• [Directions] In full and without alteration, give the listing again.

◇ ◇ ◇ ◇ ◇

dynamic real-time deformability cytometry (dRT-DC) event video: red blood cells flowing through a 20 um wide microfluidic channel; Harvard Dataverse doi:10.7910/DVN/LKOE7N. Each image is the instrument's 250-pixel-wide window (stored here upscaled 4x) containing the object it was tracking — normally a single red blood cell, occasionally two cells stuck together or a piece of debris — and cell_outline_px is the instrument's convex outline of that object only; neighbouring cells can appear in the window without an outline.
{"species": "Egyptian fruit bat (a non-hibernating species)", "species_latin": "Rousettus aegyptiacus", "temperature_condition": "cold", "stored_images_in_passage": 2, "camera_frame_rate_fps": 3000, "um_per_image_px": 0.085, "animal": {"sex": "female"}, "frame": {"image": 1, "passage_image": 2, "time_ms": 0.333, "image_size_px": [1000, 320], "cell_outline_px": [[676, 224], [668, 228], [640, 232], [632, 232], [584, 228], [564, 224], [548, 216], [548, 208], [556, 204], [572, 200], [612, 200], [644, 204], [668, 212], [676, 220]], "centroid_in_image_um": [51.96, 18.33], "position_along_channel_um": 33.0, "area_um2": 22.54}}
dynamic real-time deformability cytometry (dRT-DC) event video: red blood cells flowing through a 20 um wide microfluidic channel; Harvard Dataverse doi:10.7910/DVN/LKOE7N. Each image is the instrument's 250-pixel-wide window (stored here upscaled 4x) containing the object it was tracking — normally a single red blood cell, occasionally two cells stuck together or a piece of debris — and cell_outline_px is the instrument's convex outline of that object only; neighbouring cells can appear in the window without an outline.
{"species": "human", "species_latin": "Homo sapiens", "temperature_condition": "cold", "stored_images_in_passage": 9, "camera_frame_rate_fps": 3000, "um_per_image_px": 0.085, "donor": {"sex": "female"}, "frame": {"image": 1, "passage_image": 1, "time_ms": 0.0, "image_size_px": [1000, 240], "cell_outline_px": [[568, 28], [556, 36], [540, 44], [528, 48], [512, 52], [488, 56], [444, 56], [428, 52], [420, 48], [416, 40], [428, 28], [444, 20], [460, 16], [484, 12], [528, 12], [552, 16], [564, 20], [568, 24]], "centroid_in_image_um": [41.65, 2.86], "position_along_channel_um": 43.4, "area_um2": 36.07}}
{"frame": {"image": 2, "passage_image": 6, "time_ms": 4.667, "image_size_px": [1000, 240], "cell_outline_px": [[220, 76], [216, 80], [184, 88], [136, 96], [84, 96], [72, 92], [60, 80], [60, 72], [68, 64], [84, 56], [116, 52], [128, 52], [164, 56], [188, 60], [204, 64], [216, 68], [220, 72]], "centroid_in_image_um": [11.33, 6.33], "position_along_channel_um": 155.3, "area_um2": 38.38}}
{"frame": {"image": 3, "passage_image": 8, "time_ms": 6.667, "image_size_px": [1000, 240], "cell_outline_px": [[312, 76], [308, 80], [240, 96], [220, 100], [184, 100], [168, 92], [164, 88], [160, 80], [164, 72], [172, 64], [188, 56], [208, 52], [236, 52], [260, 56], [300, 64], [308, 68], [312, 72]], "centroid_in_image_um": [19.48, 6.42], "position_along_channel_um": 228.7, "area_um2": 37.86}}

◇ ◇ ◇ ◇ ◇

• [Answer in full]
dynamic real-time deformability cytometry (dRT-DC) event video: red blood cells flowing through a 20 um wide microfluidic channel; Harvard Dataverse doi:10.7910/DVN/LKOE7N. Each image is the instrument's 250-pixel-wide window (stored here upscaled 4x) containing the object it was tracking — normally a single red blood cell, occasionally two cells stuck together or a piece of debris — and cell_outline_px is the instrument's convex outline of that object only; neighbouring cells can appear in the window without an outline.
{"species": "Egyptian fruit bat (a non-hibernating species)", "species_latin": "Rousettus aegyptiacus", "temperature_condition": "cold", "stored_images_in_passage": 2, "camera_frame_rate_fps": 3000, "um_per_image_px": 0.085, "animal": {"sex": "female"}, "frame": {"image": 1, "passage_image": 2, "time_ms": 0.333, "image_size_px": [1000, 320], "cell_outline_px": [[676, 224], [668, 228], [640, 232], [632, 232], [584, 228], [564, 224], [548, 216], [548, 208], [556, 204], [572, 200], [612, 200], [644, 204], [668, 212], [676, 220]], "centroid_in_image_um": [51.96, 18.33], "position_along_channel_um": 33.0, "area_um2": 22.54}}
dynamic real-time deformability cytometry (dRT-DC) event video: red blood cells flowing through a 20 um wide microfluidic channel; Harvard Dataverse doi:10.7910/DVN/LKOE7N. Each image is the instrument's 250-pixel-wide window (stored here upscaled 4x) containing the object it was tracking — normally a single red blood cell, occasionally two cells stuck together or a piece of debris — and cell_outline_px is the instrument's convex outline of that object only; neighbouring cells can appear in the window without an outline.
{"species": "human", "species_latin": "Homo sapiens", "temperature_condition": "cold", "stored_images_in_passage": 9, "camera_frame_rate_fps": 3000, "um_per_image_px": 0.085, "donor": {"sex": "female"}, "frame": {"image": 1, "passage_image": 1, "time_ms": 0.0, "image_size_px": [1000, 240], "cell_outline_px": [[568, 28], [556, 36], [540, 44], [528, 48], [512, 52], [488, 56], [444, 56], [428, 52], [420, 48], [416, 40], [428, 28], [444, 20], [460, 16], [484, 12], [528, 12], [552, 16], [564, 20], [568, 24]], "centroid_in_image_um": [41.65, 2.86], "position_along_channel_um": 43.4, "area_um2": 36.07}}
{"frame": {"image": 2, "passage_image": 6, "time_ms": 4.667, "image_size_px": [1000, 240], "cell_outline_px": [[220, 76], [216, 80], [184, 88], [136, 96], [84, 96], [72, 92], [60, 80], [60, 72], [68, 64], [84, 56], [116, 52], [128, 52], [164, 56], [188, 60], [204, 64], [216, 68], [220, 72]], "centroid_in_image_um": [11.33, 6.33], "position_along_channel_um": 155.3, "area_um2": 38.38}}
{"frame": {"image": 3, "passage_image": 8, "time_ms": 6.667, "image_size_px": [1000, 240], "cell_outline_px": [[312, 76], [308, 80], [240, 96], [220, 100], [184, 100], [168, 92], [164, 88], [160, 80], [164, 72], [172, 64], [188, 56], [208, 52], [236, 52], [260, 56], [300, 64], [308, 68], [312, 72]], "centroid_in_image_um": [19.48, 6.42], "position_along_channel_um": 228.7, "area_um2": 37.86}}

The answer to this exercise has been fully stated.